The low-profile L4 PCIe card is capable of up to 120x more AI-powered video performance than CPUs and is also far more energy efficiency. Google Cloud, announced G2 virtual machines available in private preview, is the first cloud services provider to offer NVIDIA’s L4 Tensor Core GPU

The L40 PCIe card serves as the engine of Omniverse. The company states it offers 7x the inference performance for Stable Diffusion and 12x Omniverse performance over the previous generation Nvidia product. The L4 and L40 products are based on the Ada Lovelace GPU architecture.

The H100, based on the NVIDIA Hopper GPU computing architecture has a built-in Transformer Engine. It was optimized for developing, training and deploying generative AI, large language models (LLMs) and recommender systems. Part of the performance improvements of the H100 over the A100 is the use of the H100’s FP8 precision math that can speed up AI training by 9x and up to 30x faster AI inference on LLMs versus the prior-generation A100.

NVIDIA H100 NVL for deploying massive LLMs like ChatGPT at scale.
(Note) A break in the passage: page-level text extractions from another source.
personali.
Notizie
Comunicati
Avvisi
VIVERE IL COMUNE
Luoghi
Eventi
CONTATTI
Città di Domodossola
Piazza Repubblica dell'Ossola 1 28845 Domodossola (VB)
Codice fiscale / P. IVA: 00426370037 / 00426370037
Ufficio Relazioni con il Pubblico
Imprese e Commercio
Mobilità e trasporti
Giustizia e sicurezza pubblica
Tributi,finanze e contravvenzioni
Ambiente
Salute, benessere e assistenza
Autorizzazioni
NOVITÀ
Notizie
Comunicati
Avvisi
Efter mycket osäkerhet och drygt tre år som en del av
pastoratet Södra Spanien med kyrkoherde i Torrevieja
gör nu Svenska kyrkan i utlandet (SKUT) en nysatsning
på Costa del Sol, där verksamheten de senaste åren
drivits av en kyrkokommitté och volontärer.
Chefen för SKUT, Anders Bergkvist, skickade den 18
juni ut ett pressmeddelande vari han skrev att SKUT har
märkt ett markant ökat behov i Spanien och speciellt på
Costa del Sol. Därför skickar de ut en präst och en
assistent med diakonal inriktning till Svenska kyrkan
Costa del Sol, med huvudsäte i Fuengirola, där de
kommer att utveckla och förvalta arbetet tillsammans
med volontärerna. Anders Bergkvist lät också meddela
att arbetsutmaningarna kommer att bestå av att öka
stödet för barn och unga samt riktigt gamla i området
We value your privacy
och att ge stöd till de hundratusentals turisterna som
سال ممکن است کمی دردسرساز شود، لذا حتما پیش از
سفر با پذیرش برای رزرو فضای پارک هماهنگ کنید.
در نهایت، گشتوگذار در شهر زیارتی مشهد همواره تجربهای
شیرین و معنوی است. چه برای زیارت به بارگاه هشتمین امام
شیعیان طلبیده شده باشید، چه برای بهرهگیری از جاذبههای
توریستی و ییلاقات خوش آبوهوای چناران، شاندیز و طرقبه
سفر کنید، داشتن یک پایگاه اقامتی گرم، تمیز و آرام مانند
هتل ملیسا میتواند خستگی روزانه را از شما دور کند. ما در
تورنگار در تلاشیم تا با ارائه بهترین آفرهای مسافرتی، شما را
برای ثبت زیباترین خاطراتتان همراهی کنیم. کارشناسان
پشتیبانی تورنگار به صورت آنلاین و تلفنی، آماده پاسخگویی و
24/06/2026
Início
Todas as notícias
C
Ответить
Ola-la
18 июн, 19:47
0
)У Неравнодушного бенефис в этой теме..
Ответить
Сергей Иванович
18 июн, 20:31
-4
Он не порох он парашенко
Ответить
The new H100 NVL has 94GB of memory with Transformer Engine acceleration delivers up to 12x faster inference performance at GPT-3 compared to the prior generation A100 at data center scale. The H100 NVL PCIe card has two H100 GPUs connected over the NVLink coherent bus. The H100 NVL GPU is expected in the second half of the year.

Using GPUs to Build Better Chips

Another application of Nvidia’s GPU technology is computational lithography. In one application, chipmaking, the GPU compensates for optical diffraction (blur) when generating optical masks used to project photolithographic layers onto the silicon. Nvidia created the CuLitho service that allows optical and EUV mask makers to speed the calculation by about 40 times traditional CPU computations using the new Hopper H100 GPU, which accelerates mask making and, consequently, the entire production process of designing new chips. One of the first partners is Nvidia’s long-time foundry partner TSMC. Also partnering are Synopsys and ASML.


Nvidia is riding the wave of advanced AI and digital twins. Its first mover advantage has not let up from the very earliest days of accelerated AI processing. The company is expanding its business model to cloud services, even if it’s through other companys’ clouds. Huang described it as a new model where Nvidia is a cloud within the cloud.

The key to Nvidia’s success is that it keeps moving its business further up the value chain, building on many years of software development and the industry’s most mature AI platform and widest ecosystem. Somehow, the company always seems to be at the right place, at the right time.

Tirias Research tracks and consults for companies throughout the electronics ecosystem from semiconductors to systems and sensors to the cloud. Members of the Tirias Research team have consulted for AMD, Arm, Intel, Nvidia, Qualcomm, SiFive and other companies throughout the CPU and GPU IP ecosystems.